Wall MB., Pope R., Freeman TP., Kowalczyk OS., Demetriou L., Mokrysz C., Hindocha C., Lawn W., Bloomfield MA., Freeman AM., Feilding A., Nutt D., Curran HV.
BACKGROUND: Two major constituents of cannabis are Δ9-tetrahydrocannabinol (THC) and cannabidiol (CBD). THC is the main psychoactive component; CBD may buffer the user against the harmful effects of THC. AIMS: We examined the effects of two strains of cannabis and placebo on the human brain's resting-state networks using fMRI. METHODS: Seventeen healthy volunteers (experienced with cannabis, but not regular users) underwent three drug treatments and scanning sessions.
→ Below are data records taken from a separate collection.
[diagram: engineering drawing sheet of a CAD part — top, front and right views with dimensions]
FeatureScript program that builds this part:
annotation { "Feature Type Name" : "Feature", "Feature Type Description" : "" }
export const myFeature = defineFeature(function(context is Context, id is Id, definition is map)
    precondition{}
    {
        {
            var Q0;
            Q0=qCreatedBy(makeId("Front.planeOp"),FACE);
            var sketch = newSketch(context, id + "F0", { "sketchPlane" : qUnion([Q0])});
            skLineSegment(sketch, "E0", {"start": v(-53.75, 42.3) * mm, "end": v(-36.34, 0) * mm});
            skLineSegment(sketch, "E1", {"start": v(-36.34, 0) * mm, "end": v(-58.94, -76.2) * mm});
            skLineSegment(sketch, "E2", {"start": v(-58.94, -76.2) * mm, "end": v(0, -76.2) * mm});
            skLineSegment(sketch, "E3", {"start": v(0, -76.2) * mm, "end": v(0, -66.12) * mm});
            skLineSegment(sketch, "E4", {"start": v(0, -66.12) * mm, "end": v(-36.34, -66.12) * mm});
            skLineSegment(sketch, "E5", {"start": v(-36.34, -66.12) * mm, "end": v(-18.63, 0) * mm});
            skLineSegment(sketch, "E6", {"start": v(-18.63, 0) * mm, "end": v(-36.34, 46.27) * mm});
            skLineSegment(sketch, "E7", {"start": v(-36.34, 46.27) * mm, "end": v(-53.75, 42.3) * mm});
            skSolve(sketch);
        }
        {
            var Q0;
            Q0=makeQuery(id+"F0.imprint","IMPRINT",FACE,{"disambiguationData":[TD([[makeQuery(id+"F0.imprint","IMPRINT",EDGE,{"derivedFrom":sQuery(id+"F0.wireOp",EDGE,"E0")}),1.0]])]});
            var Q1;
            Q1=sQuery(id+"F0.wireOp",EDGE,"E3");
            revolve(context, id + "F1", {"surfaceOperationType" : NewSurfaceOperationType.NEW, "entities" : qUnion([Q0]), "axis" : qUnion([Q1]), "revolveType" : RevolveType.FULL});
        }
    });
Treatments were cannabis containing THC (Cann-CBD; 8 mg THC), cannabis containing THC with CBD (Cann+CBD; 8 mg THC + 10 mg CBD), and matched placebo cannabis. Seed-based resting-state functional connectivity analyses were performed on three brain networks: the default mode (DMN; defined by positive connectivity with the posterior cingulate cortex: PCC+), executive control (ECN; defined by negative connectivity with the posterior cingulate cortex: PCC-) and salience (SAL; defined by positive connectivity with the anterior insula: AI+) network. RESULTS: Reductions in functional connectivity (relative to placebo) were seen in the DMN (PCC+) and SAL (AI+) networks for both strains of cannabis, with spatially dissociable effects. Across the entire salience network (AI+), Cann-CBD reduced connectivity relative to Cann+CBD. The PCC in the DMN was specifically disrupted by Cann-CBD, and this effect correlated with subjective drug effects, including feeling 'stoned' and 'high'. CONCLUSIONS: THC disrupts the DMN, and the PCC is a key brain region involved in the subjective experience of THC intoxication. CBD restores disruption of the salience network by THC, which may explain its potential to treat disorders of salience such as psychosis and addiction.